Farrer & Co names Oliver Jeffcott head of innovation and AI to drive firmwide adoption

Farrer & Co named Oliver Jeffcott head of innovation and AI to speed everyday use firmwide. Expect focused pilots, clearer workflows, and a quicker path from pilot to production.

Categorized in: AI News Legal
Published on: Dec 09, 2025
Farrer & Co names Oliver Jeffcott head of innovation and AI to drive firmwide adoption

Farrer & Co appoints head of innovation and AI to accelerate practical adoption

Farrer & Co has named Oliver Jeffcott as its head of innovation and AI counsel, a move aimed at scaling everyday use of artificial intelligence across the firm. The London-headquartered practice, with around 600 employees, wants a clear bridge between its lawyers and technologists-and a faster path from pilot to production.

Who's leading the work

Jeffcott joins from Macfarlanes, where he focused on legal technology and innovation, and previously served as a legal technology analyst at legacy Allen & Overy. He describes generative AI's potential in legal as "huge," and his remit reflects that scope.

What the firm is using today

Farrer & Co already deploys tools from multiple suppliers, including Microsoft's Copilot and Thomson Reuters' Westlaw, plus Orbital for property matters. Current use covers drafting, information checks, and other routine tasks that soak up fee-earner time.

Near-term focus and use cases

First priority: help lawyers "understand the use cases" and apply AI to admin-heavy work so more time goes to client priorities and strategic thinking. Jeffcott will evaluate and implement legal tech, identify targeted AI applications, run pilots in select teams, and scale firmwide if results hold up.

He'll also push into larger datasets-think hundreds of thousands of documents in a litigation matter-to find "needles in a haystack" faster and with better auditability.
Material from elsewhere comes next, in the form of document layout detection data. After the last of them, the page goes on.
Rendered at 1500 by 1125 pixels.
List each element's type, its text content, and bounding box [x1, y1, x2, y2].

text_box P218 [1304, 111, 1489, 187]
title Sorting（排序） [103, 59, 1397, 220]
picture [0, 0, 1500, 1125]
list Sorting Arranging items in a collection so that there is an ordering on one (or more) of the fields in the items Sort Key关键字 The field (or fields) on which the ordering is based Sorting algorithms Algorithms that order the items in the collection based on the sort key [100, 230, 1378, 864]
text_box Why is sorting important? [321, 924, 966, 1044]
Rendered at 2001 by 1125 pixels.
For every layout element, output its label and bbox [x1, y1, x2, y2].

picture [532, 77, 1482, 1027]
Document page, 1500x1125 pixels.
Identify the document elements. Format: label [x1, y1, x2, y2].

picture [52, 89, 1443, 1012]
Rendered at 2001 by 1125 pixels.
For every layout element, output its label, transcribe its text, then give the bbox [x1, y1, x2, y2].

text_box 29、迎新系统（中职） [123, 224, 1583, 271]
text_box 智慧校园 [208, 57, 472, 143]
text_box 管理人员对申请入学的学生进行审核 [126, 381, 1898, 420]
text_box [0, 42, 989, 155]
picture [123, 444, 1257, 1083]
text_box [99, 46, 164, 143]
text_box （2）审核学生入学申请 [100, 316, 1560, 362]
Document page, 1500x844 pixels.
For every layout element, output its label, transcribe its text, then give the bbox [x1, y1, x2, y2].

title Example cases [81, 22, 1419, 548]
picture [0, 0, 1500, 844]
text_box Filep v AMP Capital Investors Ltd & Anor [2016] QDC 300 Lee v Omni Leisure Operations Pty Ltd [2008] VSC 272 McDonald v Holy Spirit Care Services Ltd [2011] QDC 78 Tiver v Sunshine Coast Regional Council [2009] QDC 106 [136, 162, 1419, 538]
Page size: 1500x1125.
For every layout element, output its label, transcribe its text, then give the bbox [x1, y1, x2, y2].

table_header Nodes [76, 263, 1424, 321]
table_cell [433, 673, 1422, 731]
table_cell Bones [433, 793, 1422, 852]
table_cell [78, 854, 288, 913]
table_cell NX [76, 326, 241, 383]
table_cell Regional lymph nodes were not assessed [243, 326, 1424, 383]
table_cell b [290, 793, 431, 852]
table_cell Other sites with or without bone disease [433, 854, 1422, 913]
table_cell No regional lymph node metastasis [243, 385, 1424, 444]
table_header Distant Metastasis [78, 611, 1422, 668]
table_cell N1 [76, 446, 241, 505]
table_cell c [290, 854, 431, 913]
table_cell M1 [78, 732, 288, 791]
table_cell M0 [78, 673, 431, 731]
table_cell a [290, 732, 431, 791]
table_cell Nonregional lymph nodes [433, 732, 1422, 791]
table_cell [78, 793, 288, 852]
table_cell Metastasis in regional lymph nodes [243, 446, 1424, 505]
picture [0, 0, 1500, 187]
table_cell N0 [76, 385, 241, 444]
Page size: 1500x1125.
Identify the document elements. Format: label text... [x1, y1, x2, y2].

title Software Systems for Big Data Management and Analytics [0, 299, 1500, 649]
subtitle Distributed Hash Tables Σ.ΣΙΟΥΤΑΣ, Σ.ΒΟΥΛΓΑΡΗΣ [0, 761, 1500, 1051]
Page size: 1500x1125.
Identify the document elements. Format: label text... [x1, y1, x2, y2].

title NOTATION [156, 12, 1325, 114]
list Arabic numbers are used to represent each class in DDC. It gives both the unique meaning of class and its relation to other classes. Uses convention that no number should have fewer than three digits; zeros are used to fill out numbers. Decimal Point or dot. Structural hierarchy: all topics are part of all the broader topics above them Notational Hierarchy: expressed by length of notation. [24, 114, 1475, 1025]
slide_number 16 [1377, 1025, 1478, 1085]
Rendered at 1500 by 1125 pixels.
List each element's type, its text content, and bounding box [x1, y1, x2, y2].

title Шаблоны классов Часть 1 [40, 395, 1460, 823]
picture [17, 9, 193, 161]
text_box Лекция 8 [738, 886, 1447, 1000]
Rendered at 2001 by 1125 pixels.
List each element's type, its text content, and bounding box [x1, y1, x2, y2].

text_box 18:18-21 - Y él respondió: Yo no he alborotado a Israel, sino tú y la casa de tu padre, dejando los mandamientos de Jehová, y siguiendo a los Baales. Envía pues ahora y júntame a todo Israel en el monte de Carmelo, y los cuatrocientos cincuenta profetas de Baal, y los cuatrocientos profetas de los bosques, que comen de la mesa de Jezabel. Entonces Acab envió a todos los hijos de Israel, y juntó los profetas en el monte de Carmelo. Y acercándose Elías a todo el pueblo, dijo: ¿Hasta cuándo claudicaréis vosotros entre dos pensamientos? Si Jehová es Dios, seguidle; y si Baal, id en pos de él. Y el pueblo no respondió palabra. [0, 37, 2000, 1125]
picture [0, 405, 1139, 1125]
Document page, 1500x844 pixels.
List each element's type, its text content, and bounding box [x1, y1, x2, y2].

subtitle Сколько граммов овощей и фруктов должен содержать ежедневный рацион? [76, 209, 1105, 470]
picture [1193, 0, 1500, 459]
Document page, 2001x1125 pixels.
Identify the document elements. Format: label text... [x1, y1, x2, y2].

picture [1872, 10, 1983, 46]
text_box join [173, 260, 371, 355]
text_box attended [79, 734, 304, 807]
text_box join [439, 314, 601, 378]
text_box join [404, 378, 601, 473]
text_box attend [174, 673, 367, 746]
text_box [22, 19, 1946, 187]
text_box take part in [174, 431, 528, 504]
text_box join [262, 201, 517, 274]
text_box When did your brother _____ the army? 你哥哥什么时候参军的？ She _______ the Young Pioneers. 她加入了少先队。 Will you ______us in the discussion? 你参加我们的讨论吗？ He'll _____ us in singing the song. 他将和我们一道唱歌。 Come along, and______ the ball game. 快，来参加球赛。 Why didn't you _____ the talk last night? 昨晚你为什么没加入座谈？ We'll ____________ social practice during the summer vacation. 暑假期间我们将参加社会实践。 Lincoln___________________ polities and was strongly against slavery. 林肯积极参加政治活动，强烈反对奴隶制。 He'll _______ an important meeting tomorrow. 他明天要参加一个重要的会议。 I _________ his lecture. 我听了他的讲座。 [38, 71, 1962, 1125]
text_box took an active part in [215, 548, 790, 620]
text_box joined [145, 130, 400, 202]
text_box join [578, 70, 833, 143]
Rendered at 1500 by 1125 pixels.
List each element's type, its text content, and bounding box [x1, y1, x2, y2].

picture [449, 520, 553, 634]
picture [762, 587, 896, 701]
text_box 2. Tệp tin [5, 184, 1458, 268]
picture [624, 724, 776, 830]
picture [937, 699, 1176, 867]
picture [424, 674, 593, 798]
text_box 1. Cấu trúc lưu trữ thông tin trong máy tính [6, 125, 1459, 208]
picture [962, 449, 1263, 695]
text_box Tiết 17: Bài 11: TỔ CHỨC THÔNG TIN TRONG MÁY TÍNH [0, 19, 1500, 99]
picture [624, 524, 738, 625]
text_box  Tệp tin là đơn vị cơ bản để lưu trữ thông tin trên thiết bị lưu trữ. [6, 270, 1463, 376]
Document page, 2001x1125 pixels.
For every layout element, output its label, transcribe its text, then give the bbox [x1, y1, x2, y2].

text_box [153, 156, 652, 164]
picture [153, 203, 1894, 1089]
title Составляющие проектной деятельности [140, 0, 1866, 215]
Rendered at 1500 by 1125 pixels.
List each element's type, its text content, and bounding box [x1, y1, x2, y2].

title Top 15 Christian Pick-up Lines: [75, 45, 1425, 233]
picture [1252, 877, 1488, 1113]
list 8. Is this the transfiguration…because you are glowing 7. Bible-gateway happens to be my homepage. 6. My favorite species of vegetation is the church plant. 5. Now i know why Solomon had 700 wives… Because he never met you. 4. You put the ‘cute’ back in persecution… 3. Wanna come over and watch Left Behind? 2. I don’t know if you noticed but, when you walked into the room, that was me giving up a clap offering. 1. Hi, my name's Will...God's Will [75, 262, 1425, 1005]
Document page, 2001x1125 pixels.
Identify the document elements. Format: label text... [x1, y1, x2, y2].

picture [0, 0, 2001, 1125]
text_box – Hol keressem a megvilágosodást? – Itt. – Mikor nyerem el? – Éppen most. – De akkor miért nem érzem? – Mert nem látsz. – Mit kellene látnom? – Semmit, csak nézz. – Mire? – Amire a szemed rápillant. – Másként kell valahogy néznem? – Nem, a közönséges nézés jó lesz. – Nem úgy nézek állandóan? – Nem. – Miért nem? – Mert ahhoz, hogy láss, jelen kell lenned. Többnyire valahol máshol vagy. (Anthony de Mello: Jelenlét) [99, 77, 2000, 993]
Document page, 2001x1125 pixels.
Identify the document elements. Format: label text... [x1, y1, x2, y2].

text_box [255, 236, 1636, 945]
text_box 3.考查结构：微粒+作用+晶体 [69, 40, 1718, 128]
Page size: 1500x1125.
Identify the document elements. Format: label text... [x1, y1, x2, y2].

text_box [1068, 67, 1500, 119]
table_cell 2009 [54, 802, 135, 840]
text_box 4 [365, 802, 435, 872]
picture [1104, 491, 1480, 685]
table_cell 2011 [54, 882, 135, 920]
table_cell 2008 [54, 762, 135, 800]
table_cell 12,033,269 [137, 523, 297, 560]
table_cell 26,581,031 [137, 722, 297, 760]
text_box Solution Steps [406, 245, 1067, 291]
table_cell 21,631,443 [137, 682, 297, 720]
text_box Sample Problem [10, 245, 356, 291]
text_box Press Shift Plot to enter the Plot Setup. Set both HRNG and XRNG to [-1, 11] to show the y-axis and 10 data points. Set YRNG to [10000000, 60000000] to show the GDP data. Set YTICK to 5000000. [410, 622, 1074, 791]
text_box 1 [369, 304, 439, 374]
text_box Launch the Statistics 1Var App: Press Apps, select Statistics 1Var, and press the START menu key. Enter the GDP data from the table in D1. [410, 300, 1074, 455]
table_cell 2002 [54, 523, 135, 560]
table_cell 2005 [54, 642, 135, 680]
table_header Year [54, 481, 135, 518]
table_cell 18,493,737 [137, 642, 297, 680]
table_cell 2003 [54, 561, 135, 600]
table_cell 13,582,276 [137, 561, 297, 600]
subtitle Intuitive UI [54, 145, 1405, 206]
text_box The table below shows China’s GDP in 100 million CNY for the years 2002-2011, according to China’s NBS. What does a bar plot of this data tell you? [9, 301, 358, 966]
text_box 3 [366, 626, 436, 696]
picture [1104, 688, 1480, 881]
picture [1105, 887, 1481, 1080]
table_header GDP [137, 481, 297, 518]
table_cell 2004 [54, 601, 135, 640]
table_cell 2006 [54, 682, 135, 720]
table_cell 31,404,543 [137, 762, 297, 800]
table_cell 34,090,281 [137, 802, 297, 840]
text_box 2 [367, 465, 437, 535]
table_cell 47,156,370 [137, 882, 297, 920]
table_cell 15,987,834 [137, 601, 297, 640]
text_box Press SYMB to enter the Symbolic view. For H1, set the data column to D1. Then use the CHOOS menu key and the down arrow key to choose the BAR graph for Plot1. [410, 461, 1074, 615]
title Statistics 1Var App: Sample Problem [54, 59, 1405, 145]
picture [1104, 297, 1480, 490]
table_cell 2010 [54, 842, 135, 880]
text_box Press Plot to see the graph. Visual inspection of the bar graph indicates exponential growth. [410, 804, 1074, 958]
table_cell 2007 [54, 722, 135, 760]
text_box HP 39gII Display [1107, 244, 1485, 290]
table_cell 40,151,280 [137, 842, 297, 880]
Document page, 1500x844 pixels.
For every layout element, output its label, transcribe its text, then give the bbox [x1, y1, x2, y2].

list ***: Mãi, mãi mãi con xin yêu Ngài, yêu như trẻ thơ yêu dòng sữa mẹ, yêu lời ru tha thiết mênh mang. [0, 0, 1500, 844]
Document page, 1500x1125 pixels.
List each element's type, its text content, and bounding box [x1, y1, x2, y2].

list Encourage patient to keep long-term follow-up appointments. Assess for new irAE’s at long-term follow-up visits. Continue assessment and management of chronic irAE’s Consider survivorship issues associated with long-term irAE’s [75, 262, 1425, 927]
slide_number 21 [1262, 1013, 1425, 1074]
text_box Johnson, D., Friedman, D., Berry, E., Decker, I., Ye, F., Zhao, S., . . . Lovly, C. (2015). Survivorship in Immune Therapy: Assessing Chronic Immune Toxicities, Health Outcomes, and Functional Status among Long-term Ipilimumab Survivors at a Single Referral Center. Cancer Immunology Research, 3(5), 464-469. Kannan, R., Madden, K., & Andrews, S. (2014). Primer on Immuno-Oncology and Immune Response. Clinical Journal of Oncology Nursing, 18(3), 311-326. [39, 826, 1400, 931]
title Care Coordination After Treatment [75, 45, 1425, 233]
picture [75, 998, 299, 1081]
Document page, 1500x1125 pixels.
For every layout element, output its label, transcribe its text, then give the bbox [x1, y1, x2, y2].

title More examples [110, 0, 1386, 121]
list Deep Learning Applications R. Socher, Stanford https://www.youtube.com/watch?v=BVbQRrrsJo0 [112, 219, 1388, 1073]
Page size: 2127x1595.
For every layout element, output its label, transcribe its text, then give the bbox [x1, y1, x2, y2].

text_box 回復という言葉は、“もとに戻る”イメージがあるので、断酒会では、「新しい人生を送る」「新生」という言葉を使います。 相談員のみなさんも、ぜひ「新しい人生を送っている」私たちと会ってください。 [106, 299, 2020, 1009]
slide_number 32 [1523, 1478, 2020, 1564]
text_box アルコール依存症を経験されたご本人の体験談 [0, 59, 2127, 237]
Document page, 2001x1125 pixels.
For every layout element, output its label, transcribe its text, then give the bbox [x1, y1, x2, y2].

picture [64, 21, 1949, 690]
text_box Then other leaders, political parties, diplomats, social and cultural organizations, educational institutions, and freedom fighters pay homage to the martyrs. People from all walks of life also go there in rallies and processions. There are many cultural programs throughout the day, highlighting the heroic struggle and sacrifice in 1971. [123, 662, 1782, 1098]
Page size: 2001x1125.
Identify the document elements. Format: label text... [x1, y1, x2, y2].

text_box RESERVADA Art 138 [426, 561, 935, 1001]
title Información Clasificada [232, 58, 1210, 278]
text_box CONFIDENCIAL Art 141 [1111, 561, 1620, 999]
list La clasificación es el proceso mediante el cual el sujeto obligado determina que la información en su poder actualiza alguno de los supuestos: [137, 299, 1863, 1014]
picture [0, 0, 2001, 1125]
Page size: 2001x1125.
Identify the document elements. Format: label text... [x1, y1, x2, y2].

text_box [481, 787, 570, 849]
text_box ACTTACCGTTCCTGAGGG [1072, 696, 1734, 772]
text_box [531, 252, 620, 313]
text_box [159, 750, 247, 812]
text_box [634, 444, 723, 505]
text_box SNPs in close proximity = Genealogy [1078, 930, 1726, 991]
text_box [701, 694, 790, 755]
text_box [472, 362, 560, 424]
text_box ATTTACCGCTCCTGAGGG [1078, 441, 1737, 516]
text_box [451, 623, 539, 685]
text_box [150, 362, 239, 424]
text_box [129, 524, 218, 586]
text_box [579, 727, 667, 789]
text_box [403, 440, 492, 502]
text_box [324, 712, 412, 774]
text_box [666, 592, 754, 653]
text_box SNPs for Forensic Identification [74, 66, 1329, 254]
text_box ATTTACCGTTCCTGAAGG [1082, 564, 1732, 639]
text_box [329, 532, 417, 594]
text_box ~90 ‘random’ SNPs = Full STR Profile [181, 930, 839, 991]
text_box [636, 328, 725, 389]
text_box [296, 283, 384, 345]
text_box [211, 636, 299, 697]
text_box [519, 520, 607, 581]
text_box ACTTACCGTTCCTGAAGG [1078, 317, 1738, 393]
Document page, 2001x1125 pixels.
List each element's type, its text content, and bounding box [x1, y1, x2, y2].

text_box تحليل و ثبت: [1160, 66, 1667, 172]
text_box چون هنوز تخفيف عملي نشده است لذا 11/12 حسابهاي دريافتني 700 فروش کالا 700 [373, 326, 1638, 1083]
Adoption: from patchy to productive

According to partner and management board member Sam Macdonald, Jeffcott is a lawyer by training who became a tech expert. A simple success metric: wider and more productive AI use across the firm, regardless of seniority.

Today, adoption is "patchy." Some senior lawyers are experimenting in sophisticated ways; others don't touch it. Turning that split into consistent habits will require clear workflows, safe usage guidelines, and visible wins.

  • Start with pilots tied to measurable outcomes (time saved, quality gains, fewer reworks).
  • Create short, role-based playbooks for research, drafting, and matter management.
  • Run live clinics and office hours; pair power users with practice groups.
  • Set guardrails for confidentiality, citations, and client disclosure.
  • Track usage and impact monthly; expand only what proves its value.

Market context

Momentum is building across the City. Last month, Linklaters announced a team of 20 lawyers dedicated to deploying AI across the firm. After training, they'll support colleagues worldwide on workflow improvements and client service.

Technology leadership update

Farrer & Co has also appointed Rod Fripp as IT director. He joins from Capsticks and succeeds Andy Beech, who will retire from the role next month and move into a part-time position as strategic initiatives advisor.

What to watch next

  • Focused pilots in property, litigation, and knowledge management.
  • Better retrieval on large document sets and clearer audit trails.
  • Firmwide standards for prompt templates, review steps, and sign-off.
  • Regular reporting on adoption and matter outcomes.